I spent almost 2 decades in the Army. Its a terrible assumption. Except for
combat situations, other emergencies, or really trivial tasks, everyone should
know why they are doing something. It is physically impossible to make a non-
stupid person care about a thing of which they have no knowledge. From my
experience, the one thing that has the greatest impact on a person's ability
to do a good job is a genuine desire to accomplish whatever their objective
is. If they don't know what that objective is, they simply aren't going to
give a shit. They might get it done adequately, but the military is a self-
proclaimed meritocracy, so one would think that isn't enough.

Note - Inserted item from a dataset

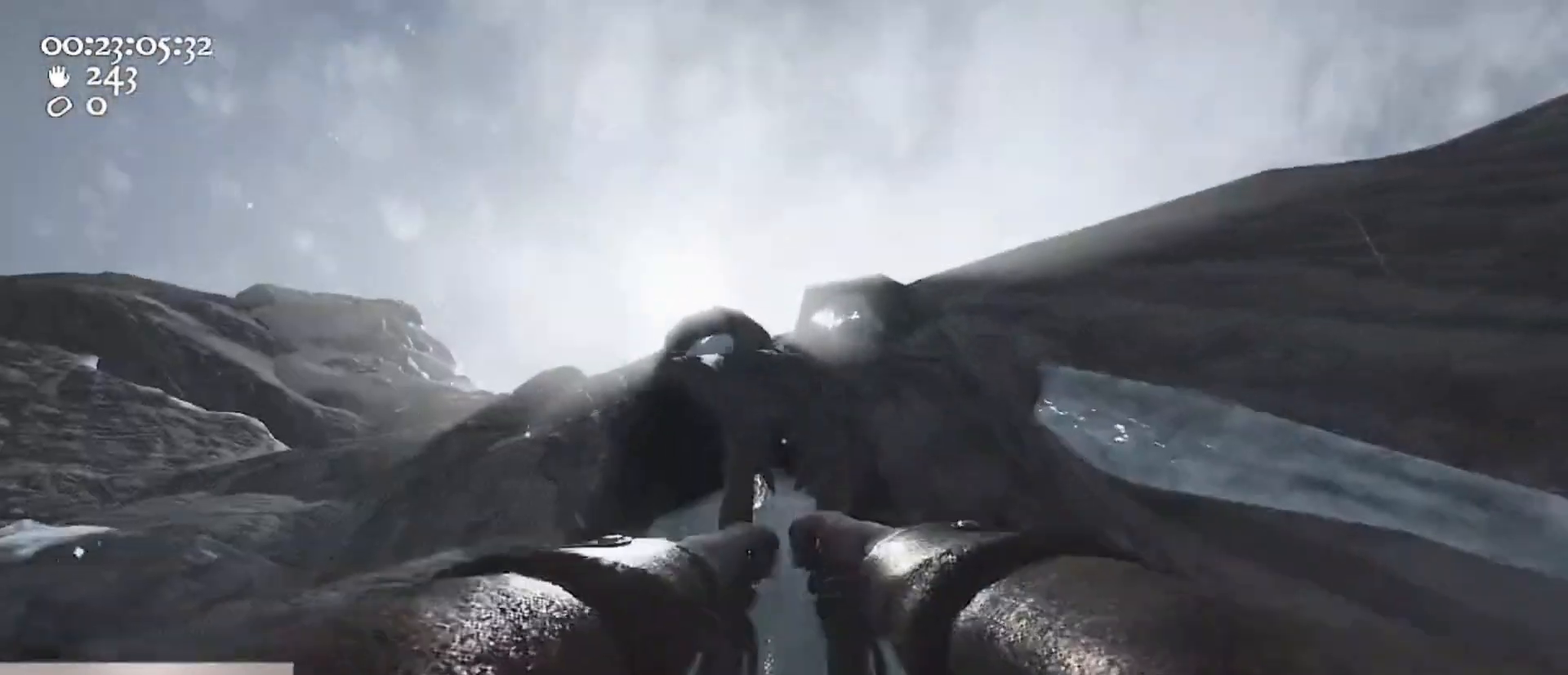
{"keys": ["ctrl", "s", "space"], "mouse": ["left", "right"], "events": [[67, "d", "down"], [67, "w", "up"], [133, "d", "up"], [367, "ctrl", "down"], [367, "s", "down"], [467, "space", "down"]]}
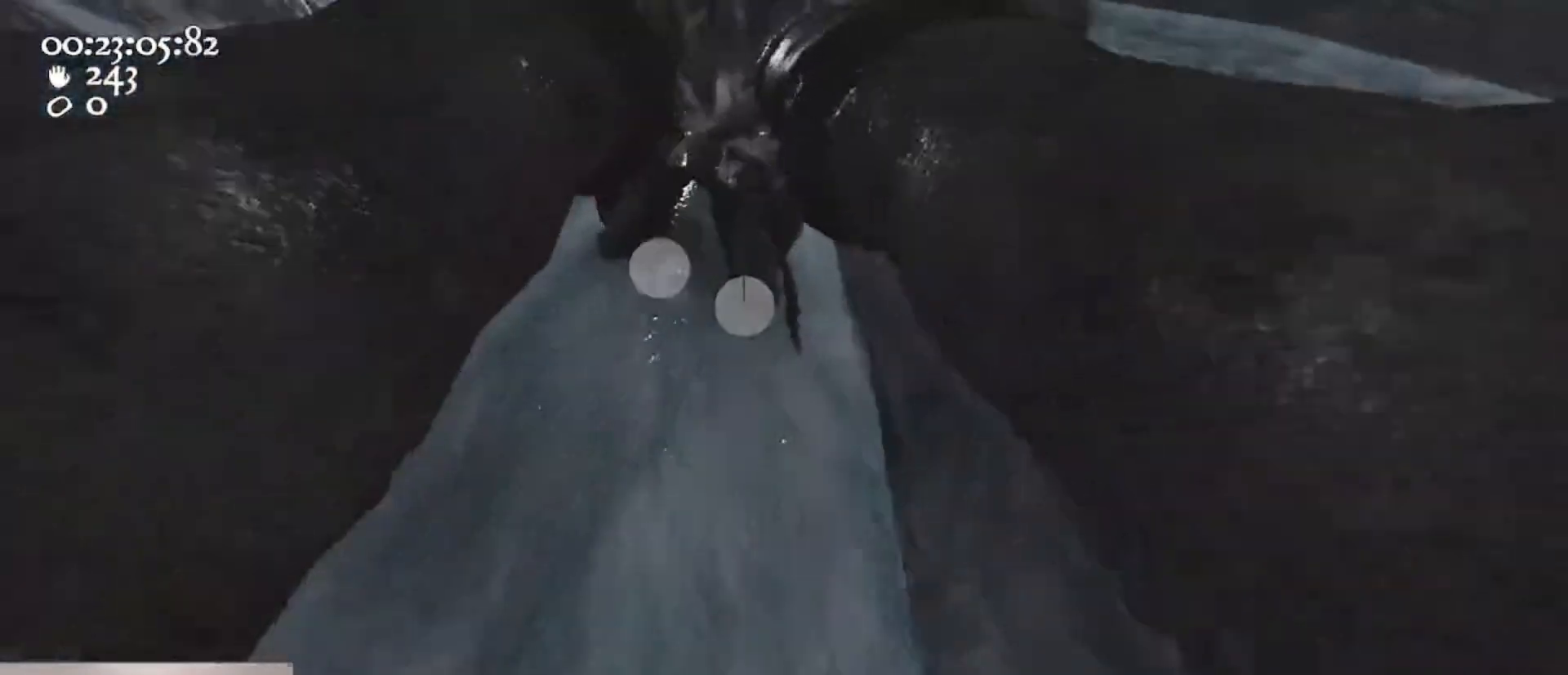
{"keys": ["w"], "mouse": ["left", "right"], "events": [[133, "ctrl", "up"], [133, "mouse_left", "up"], [133, "mouse_right", "up"], [133, "s", "up"], [200, "space", "up"], [233, "mouse_left", "down"], [233, "mouse_right", "down"], [233, "w", "down"]]}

It has been at least 50 years if not 100 since the majority of enlisted people
didn't have a decent education. Now its incredibly common for enlisted
Soldiers to have an undergraduate degree. Education isn't a guarantee of
competence, intelligence, or even anything remotely useful, but that goes for
officers and enlisted personnel.

Yet the military still insists on operating like they did in olden times when
the average enlisted person was an illiterate farm hand. Their primary
business is the physical enforcement of political interests (AKA combat), so
in some ways it makes sense for them even though it also hurts them. However,
businesses should be careful when evaluating their methodologies for civilian
use, because there are certainly a ton of drawbacks.

The reason the US military is one of the most capable fighting forces in the
world has more to do with technological sophistication (created by civilians)
and a near unlimited budget than it has to do with the leadership of the
military, the horrific bureaucracy that the leadership created/maintains, or
the frequently alleged magical, inherent superiority of the American soldier.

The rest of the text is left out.